= Vaughan Penn =

American singer-songwriter

Vaughan Penn is an American singer/songwriter/producer from North Carolina who has had over 150 television and film placements featuring 55 original songs. She's known for her sound of earthy-pop-rock music that combines songwriting with melodic sounds.
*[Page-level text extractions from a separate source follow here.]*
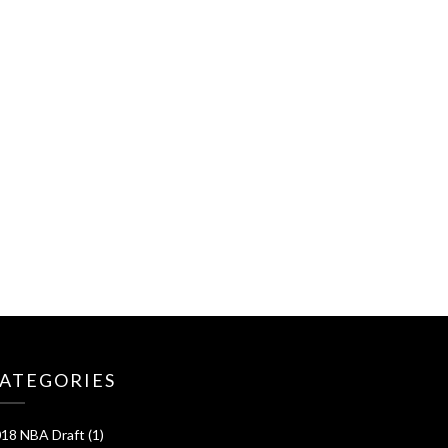
ATEGORIES
18 NBA Draft
(1)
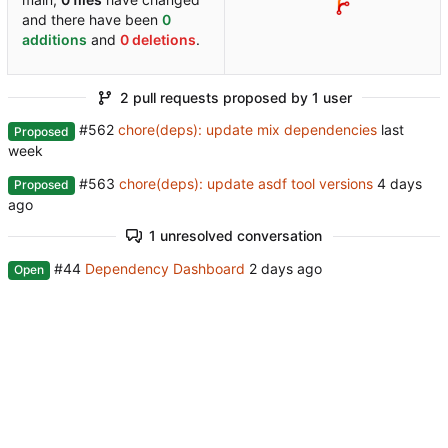
and there have been
0
additions
and
0 deletions
.
2 pull requests proposed by 1 user
#562
chore(deps): update mix dependencies
Proposed
#563
chore(deps): update asdf tool versions
Proposed
1 unresolved conversation
#44
Dependency Dashboard
Open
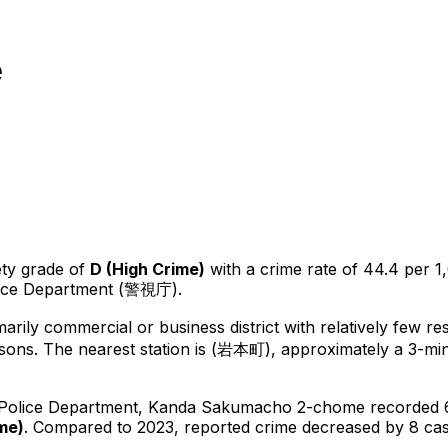
e
ety grade of
D
(
High Crime
)
with a crime rate of 44.4 per 1
lice Department (警視庁).
marily commercial or business district with relatively few re
sons.
The nearest station is (岩本町), approximately a 3-mi
 Police Department,
Kanda Sakumacho 2-chome
recorded
ime
)
.
Compared to 2023, reported crime
decreased
by 8 ca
The production has rhythmic textures and Americana roots.

- Grey's Anatomy
- Private Practice
- Boston Legal
- The Hills
- Laguna Beach: The Real Orange County
- Kicking & Screaming
- Showtimes Promo For: Nurse Jackie, L-Word, Californication, Weeds
- The Big Short
- Private Practice
- Forget Me Not
- Criminal Minds
- Bones
- NBCs Superstore
- OWNs/The Hero Effect (Rising Tide episode)
- Isabelle Dances Into The Spotlight

Vaughan has recorded with, toured and opened for many national acts including: Emmy Lou Harris, Indigo Girls, Darius Rucker and Huey Lewis to name a few.

==Discography==
Vaughan has released nine CDs on her indie label Meepers Music Records:
She has also released one CD with Sony/Provident
- Barefoot Martini (2022)
- Surf City Sessions (2021)
- Vaughan & The ChillCats (2020-Vaughan's Debut Jazz CD)
- Carolina Island Girl (2019)
- Acoustic Detour (2017 Meepers Music Records)
- Renew The Power (2015 Meepers Music Records)
- Solitary Girl (2011 Meepers Music Records)
- One Reason - Chynna & Vaughan (2009 Provident/Sony)
- Somebody Besides Yourself (2007 Meepers Music Records)
- Angels Fly (2005 Meepers Music Records)
- Transcendence (2003 Meepers Music Records)
- Over My Head (2001 Meepers Music Records)

==Other works==
She was in a Contemporary Christian duo with Chynna Phillips (the member of Wilson Phillips) called Chynna & Vaughan (Provident/Reunion Records).